Cao Weiping, Liepkalns Justine S, Hassan Ahmed O, Kamal Ram P, Hofstetter Amelia R, Amoah Samuel, Kim Jin Hyang, Reber Adrian J, Stevens James, Katz Jacqueline M, Gangappa Shivaprakash, York Ian A, Mittal Suresh K, Sambhara Suryaprakash
Immunology and Pathogenesis Branch, Influenza Division, National Center for Immunization and Respiratory Diseases, Centers for Disease Control and Prevention, 1600 Clifton Road, Atlanta, GA, USA.
Department of Comparative Pathobiology, Purdue University, West Lafayette, IN 47907, USA.
Vaccine. 2016 Feb 3;34(6):744-9. doi: 10.1016/j.vaccine.2015.12.062. Epub 2016 Jan 4.

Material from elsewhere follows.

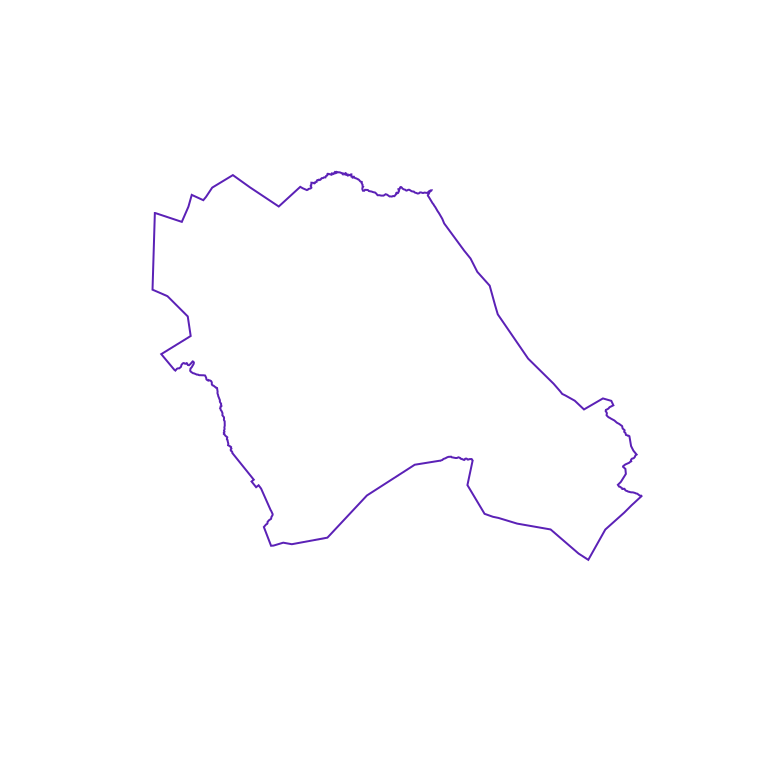 Folldal nor, Hedmark, Norway (Albers equal-area conic projection), rotated 296°
{"feature_id": "86288312B29283811421655", "entity_name": "Folldal nor", "entity_type": "district", "adm_level": 2, "iso_a3": "NOR", "parent_name": "Norway", "parent_adm1": "Hedmark", "projection": "albers", "projection_center": [10.131, 62.156], "detail": "fine", "context": "isolated", "style": "outline", "palette": "violet", "viewbox_px": 768, "rotation_deg": 296, "n_neighbors": 0, "source": "geoboundaries", "source_scale": "gbopen_adm2", "svg_char_len": 6154}
<svg xmlns="http://www.w3.org/2000/svg" viewBox="0 0 768 768"><g transform="rotate(296 384 384)"><path d="M465.4,599.5L468.5,595.7L467.0,587.1L448.8,574.9L452.6,562.8L453.2,552.1L453.2,548.5L454.6,545.7L458.6,536.3L470.0,502.4L496.5,455.7L503.5,449.3L518.7,435.9L525.7,418.7L534.7,406.8L539.0,397.6L554.7,367.7L557.9,364.1L559.0,362.5L561.8,358.3L562.8,356.5L565.5,352.5L566.5,350.6L567.1,349.9L567.7,348.5L571.6,342.5L572.5,340.9L572.9,340.6L575.0,340.9L576.5,340.7L578.6,341.8L578.9,341.8L578.6,341.2L578.0,340.7L577.0,340.0L575.2,339.4L574.6,338.9L573.8,336.5L572.8,335.4L572.6,334.8L572.5,333.7L572.0,332.4L570.7,331.8L570.3,331.3L569.9,330.6L569.9,329.5L569.6,327.8L569.7,327.2L570.0,326.7L570.0,326.4L569.4,324.7L569.4,324.0L569.6,322.4L569.6,321.4L569.2,320.7L567.9,319.7L567.6,319.2L567.9,317.7L567.6,316.5L567.7,315.5L567.8,314.9L568.4,313.7L568.5,313.1L568.4,312.7L567.7,312.3L566.6,312.6L566.1,312.1L565.4,312.3L565.2,311.7L564.8,312.0L564.2,312.9L561.9,312.9L561.4,312.4L561.6,311.7L561.2,311.4L560.8,311.3L560.4,311.8L560.1,311.8L558.7,311.3L557.9,311.2L557.2,310.8L557.0,309.8L555.9,308.9L555.6,307.9L555.0,306.8L555.5,303.8L555.3,302.3L553.1,301.0L552.1,298.9L551.7,297.2L550.9,295.6L551.2,294.6L551.8,293.6L551.9,292.9L552.2,291.9L551.9,291.0L551.6,289.6L551.6,288.7L550.9,286.2L550.8,285.7L551.2,284.9L551.2,284.2L550.2,281.8L549.0,281.5L548.5,280.3L549.8,279.0L550.9,278.6L552.2,278.8L552.5,277.9L553.8,277.3L554.6,276.0L555.5,275.7L555.9,275.4L555.6,274.4L555.9,273.4L556.4,272.3L556.7,271.2L556.5,270.8L556.7,269.2L556.6,268.9L556.5,268.3L556.4,267.9L556.5,267.3L556.5,266.8L557.1,266.1L556.7,265.3L556.2,265.3L555.9,265.6L555.7,265.3L556.2,264.7L556.1,263.8L558.1,262.8L557.8,262.3L556.8,261.8L556.8,261.4L556.2,260.9L555.9,260.4L556.1,260.1L555.5,260.0L555.6,259.2L555.5,258.6L555.8,258.8L556.1,258.8L556.2,258.3L556.6,257.9L556.6,257.0L555.6,256.9L555.4,256.5L555.5,255.7L555.3,254.9L554.5,255.0L554.6,254.6L554.9,254.5L555.1,254.3L555.1,253.6L554.8,252.0L554.9,251.5L554.3,250.4L554.2,249.6L554.0,249.1L553.4,249.1L552.7,248.5L553.5,248.0L553.2,247.7L553.3,247.4L553.2,247.0L552.2,246.8L551.4,247.0L550.6,246.5L550.6,246.3L550.9,246.2L550.9,245.8L550.4,245.5L550.3,244.7L549.8,244.7L549.6,245.3L549.1,245.2L549.0,244.7L548.9,244.3L548.9,243.7L548.7,243.1L548.7,242.6L548.3,241.9L548.4,241.6L548.2,241.2L547.8,241.1L547.5,241.6L547.2,241.6L546.3,241.4L545.4,240.7L544.0,240.8L543.5,239.6L542.2,238.8L541.8,237.9L540.9,237.5L540.2,237.5L539.2,236.9L539.2,236.0L538.4,235.7L538.2,235.4L538.2,234.9L538.1,234.7L536.8,234.5L536.2,234.8L535.1,233.7L534.7,233.9L533.9,233.6L533.7,232.9L533.8,232.7L533.8,232.3L533.1,230.5L531.1,231.4L530.6,231.1L529.9,231.2L529.5,231.9L528.6,232.7L527.6,232.3L526.2,230.6L525.3,230.4L524.5,229.7L524.3,225.2L524.5,222.3L497.4,211.6L502.0,177.3L505.5,156.6L485.2,143.5L474.1,142.0L470.0,141.0L469.7,128.3L457.6,130.5L441.1,131.2L437.4,103.6L437.2,103.1L367.3,134.6L368.0,150.9L358.7,178.0L342.4,189.2L313.2,170.7L304.9,189.2L304.6,190.6L306.9,191.2L307.8,192.0L308.3,193.1L310.5,194.0L312.4,193.6L314.3,194.1L315.1,194.9L315.0,196.2L315.4,197.1L315.8,197.1L316.2,197.4L316.2,197.7L316.2,198.1L315.7,198.4L315.1,199.4L315.4,200.5L317.2,201.3L320.4,202.1L320.5,202.9L319.8,203.8L318.5,204.1L314.6,203.8L313.1,203.3L310.9,204.0L310.3,205.3L310.0,207.7L310.3,208.8L310.4,211.7L310.9,212.6L310.8,213.3L311.0,214.2L312.9,218.4L313.2,219.5L311.6,221.5L310.3,222.4L310.1,223.2L310.0,224.5L310.7,224.7L310.6,225.3L310.9,226.1L310.8,227.4L310.0,228.5L308.2,229.4L307.6,230.4L307.8,231.4L307.3,233.5L307.3,234.2L307.0,234.5L307.2,235.7L304.0,237.9L303.0,238.2L302.3,238.7L301.4,239.7L300.6,240.2L297.5,243.6L296.2,244.2L295.6,244.9L294.9,246.2L294.0,246.6L293.2,247.4L292.8,247.6L292.3,247.4L292.1,247.0L290.9,247.4L290.4,247.3L290.2,247.7L289.0,248.8L288.6,249.7L287.5,251.1L286.8,251.7L285.0,252.5L283.9,254.8L282.8,255.4L282.0,255.6L281.2,256.2L280.7,257.1L276.8,259.1L274.9,259.6L273.6,260.5L272.0,260.6L271.1,261.6L270.2,261.3L269.5,261.7L269.4,262.1L268.8,262.1L268.6,262.9L268.0,264.1L267.7,265.1L267.7,265.5L267.4,266.5L265.6,266.9L265.2,267.3L265.1,267.9L264.7,268.2L264.3,268.4L262.0,270.3L260.6,270.7L260.5,273.5L260.4,273.8L260.2,273.8L260.2,274.2L259.8,274.3L259.0,275.2L258.1,274.9L257.0,275.5L256.9,275.8L256.9,276.4L256.2,277.6L255.5,277.9L240.9,308.9L238.3,307.7L235.2,314.3L238.0,315.7L236.1,319.4L220.8,337.6L220.6,338.1L218.2,341.0L217.2,341.3L215.2,341.1L213.3,341.6L211.0,340.3L208.9,339.8L207.9,340.3L207.1,340.3L206.1,339.6L202.8,338.7L189.1,353.4L190.3,355.5L197.2,363.0L199.6,371.4L221.1,400.5L276.3,417.5L324.9,447.0L339.4,467.6L339.7,468.3L340.2,468.6L341.2,469.7L342.7,470.3L344.1,471.7L345.8,472.9L346.8,473.9L347.8,475.7L348.1,476.3L347.8,476.8L348.9,480.9L349.5,482.0L350.7,483.0L350.8,483.3L350.9,484.8L350.6,485.2L350.5,485.9L350.6,486.7L350.8,486.8L350.7,487.8L350.9,488.5L350.8,488.9L350.8,489.3L351.4,489.7L352.3,489.7L352.8,490.2L353.1,490.9L353.1,491.4L352.7,492.2L353.2,493.2L353.8,493.5L354.9,495.5L354.8,496.2L354.2,496.7L354.1,497.2L329.7,503.3L311.4,531.3L312.4,540.1L313.8,545.6L316.9,564.9L326.3,597.5L316.9,633.2L315.5,644.7L350.2,646.7L373.7,656.3L383.3,659.6L396.9,664.9L396.4,664.4L396.0,663.5L395.9,662.4L396.4,659.9L396.4,659.5L396.1,658.5L396.1,657.2L395.7,655.2L395.0,653.7L394.7,652.5L394.6,651.6L394.3,650.7L394.4,649.5L394.2,648.7L394.3,647.5L395.2,646.1L395.1,645.6L394.7,645.3L394.1,644.2L394.7,643.6L394.8,642.4L395.0,642.0L395.1,641.2L394.8,640.5L395.0,640.2L395.1,639.8L395.9,638.4L399.8,639.8L409.2,640.8L413.5,638.2L414.0,636.5L414.4,635.1L415.1,635.0L417.5,636.2L420.7,638.9L421.6,639.2L422.9,640.1L423.7,639.3L425.0,639.4L425.7,639.7L426.7,640.9L428.2,641.4L430.1,641.3L431.3,642.0L433.4,637.4L436.5,633.3L444.6,627.5L444.8,626.5L444.4,626.0L444.4,625.5L444.5,625.0L444.3,623.8L445.8,622.5L446.3,620.9L446.8,620.7L447.8,620.6L448.0,620.4L448.6,618.0L450.5,616.5L450.7,616.0L450.8,614.9L451.2,613.1L451.3,610.3L452.2,607.1L452.4,602.7L452.6,601.5L452.5,600.4L452.9,599.3L453.3,598.0L453.5,597.7L455.3,597.2L455.9,596.7L456.8,595.1L458.0,594.8L459.2,595.8L460.3,596.5L462.0,596.9L465.4,599.5Z" fill="none" stroke="#5b21b6" stroke-width="2"/></g></svg>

Since the first case of human infection in March 2013, continued reports of H7N9 cases highlight a potential pandemic threat. Highly immunogenic vaccines to this virus are urgently needed to protect vulnerable populations who lack protective immunity. In this study, an egg- and adjuvant-independent adenoviral vector-based, hemagglutinin H7 subtype influenza vaccine (HAd-H7HA) demonstrated enhanced cell-mediated immunity as well as serum antibody responses in a mouse model. Most importantly, this vaccine provided complete protection against homologous A/H7N9 viral challenge suggesting its potential utility as a pandemic vaccine.
自2013年3月首例人类感染病例以来,不断有H7N9病例报告,这凸显了潜在的大流行威胁。迫切需要针对这种病毒的高免疫原性疫苗,以保护缺乏保护性免疫力的易感人群。在本研究中,一种基于腺病毒载体、不依赖鸡蛋和佐剂的血凝素H7亚型流感疫苗(HAd-H7HA)在小鼠模型中表现出增强的细胞介导免疫以及血清抗体反应。最重要的是,这种疫苗提供了针对同源A/H7N9病毒攻击的完全保护,表明其作为大流行疫苗的潜在效用。